The staff and students in the LDRC are working on a wide variety of projects on languages around the world. Several of these, including past projects, are summarized in the pages on this site.
Totonac Documentation Project
This project is aimed at the documentation of languages in the Totonac branch of the Totonacan language family, spoken in East Central Mexico. It began initially with work on Upper Necaxa Totonac and has since expanded to include intensive work in neighbouring languages, Zuhuateutla Totonac, Coahutilán Totonac, and Tepezintla/Ozomatlán Totonac.
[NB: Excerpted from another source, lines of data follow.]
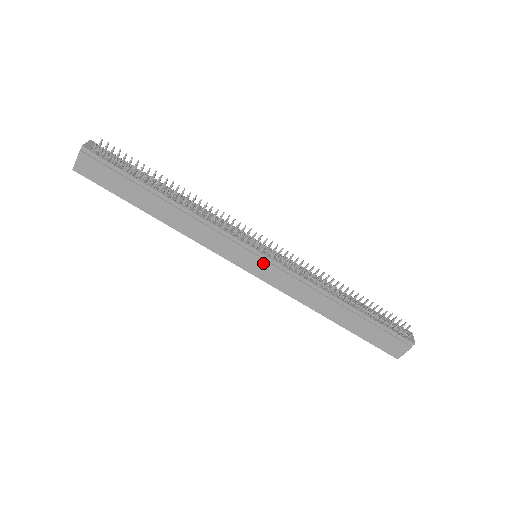
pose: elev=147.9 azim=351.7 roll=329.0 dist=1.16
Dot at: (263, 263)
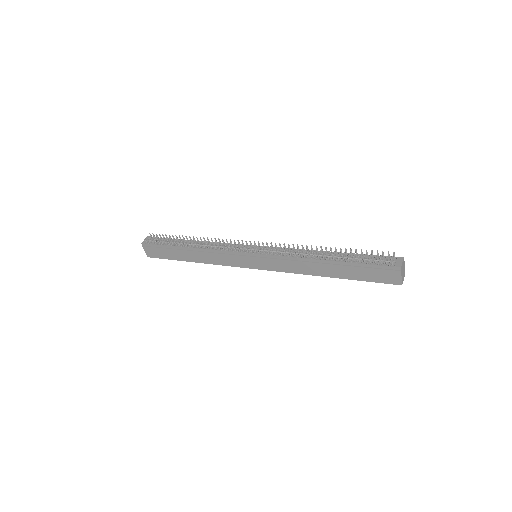
Dot at: (258, 259)
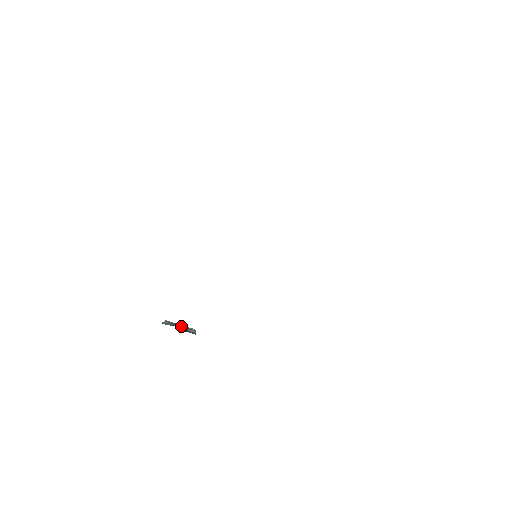
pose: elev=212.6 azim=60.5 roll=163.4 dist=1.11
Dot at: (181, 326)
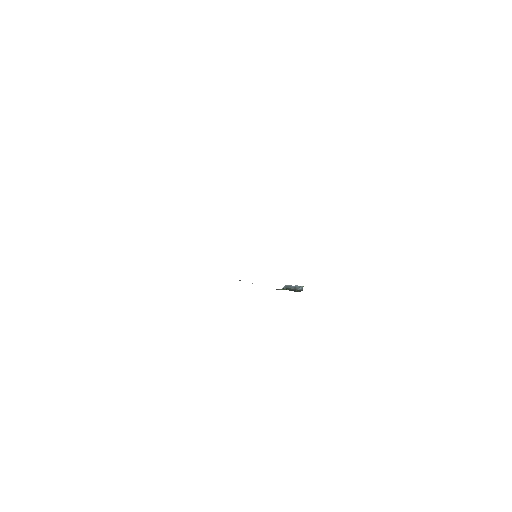
Dot at: (294, 287)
The project has conducted more limited field work in several other Totonac communities.- field visits beginning in 1998
- SSHRC funding since 2001
- students involved in fieldwork since 2003
- practical and academic dictionaries
- electronic lexical database with sound files and moprhological analyses
- reference grammar and morphological model
- analyzed texts, paper and audio archives
- L1 acquisition
- historical reconstruction
- language displacement and ideologies
- collection of ethnobotanical materials
- Project director: David Beck
- Researchers: Michelle Garcia-Vega, Devin Moore, Rachel McGraw, Conor Snoek
T. M. Hess Collection
Thom Hess in his office at UVic in 2001 The Thomas Melville Hess Collection consists of documentary materials on the indigenous languages of the Pacific Northwest recorded by the eminent linguist Thom Hess have been donated to Special Collections at UofA. It includes extensive audio recordings and field notes on Lushootseed, as well as other Salishan and Wakashan materials. In the course of this project- tapes will be digitized
- typed transcripts will be digitized and paired with recordings
- materials will be analyzed and analyses included with documentary materials
- on-line access will be provided to some materials
- Project director: David Beck
Lushootseed Project
The Salishan language Lushootseed, spoken in the Puget Sound area of Washington State and the Upper Skagit River, has only a handful of fluent elder speakers remaining, yet — thanks largely to the efforts of Thomas M. Hess and his teachers and collaborators — the language has been well documented, though much of the material remains in unpublished or inaccessible form. This project seeks to compile and analyze the exisiting materials. Currently, we are working on:- interlinearized searchable corpus of ca. 5,300 lines created from transcribed material
- XML database of lexical suffixes
- Project director: David Beck
Totonac Ethnobotany
An essential part of language documentation is the recording of traditional ecological knowledge, one of the earliest casualties of language displacement. In June of 2015, we began the collection and determination of plant species listed in the Upper Necaxa Totonac Dictionary . The web pages on this site represent 249 collections made in the Necaxa Valley, accompanied by ethnobotanical data provided by our consultants, primarily Longino Barragán Sampayo (Ch.), Porfirio Sampayo Macín (Pt.), and Marcelo Mendoza Orega (Pt.). Photography by Jonathan Amith and Jaime Canek Ledesma. Determinations courtesy Jonathan Amith.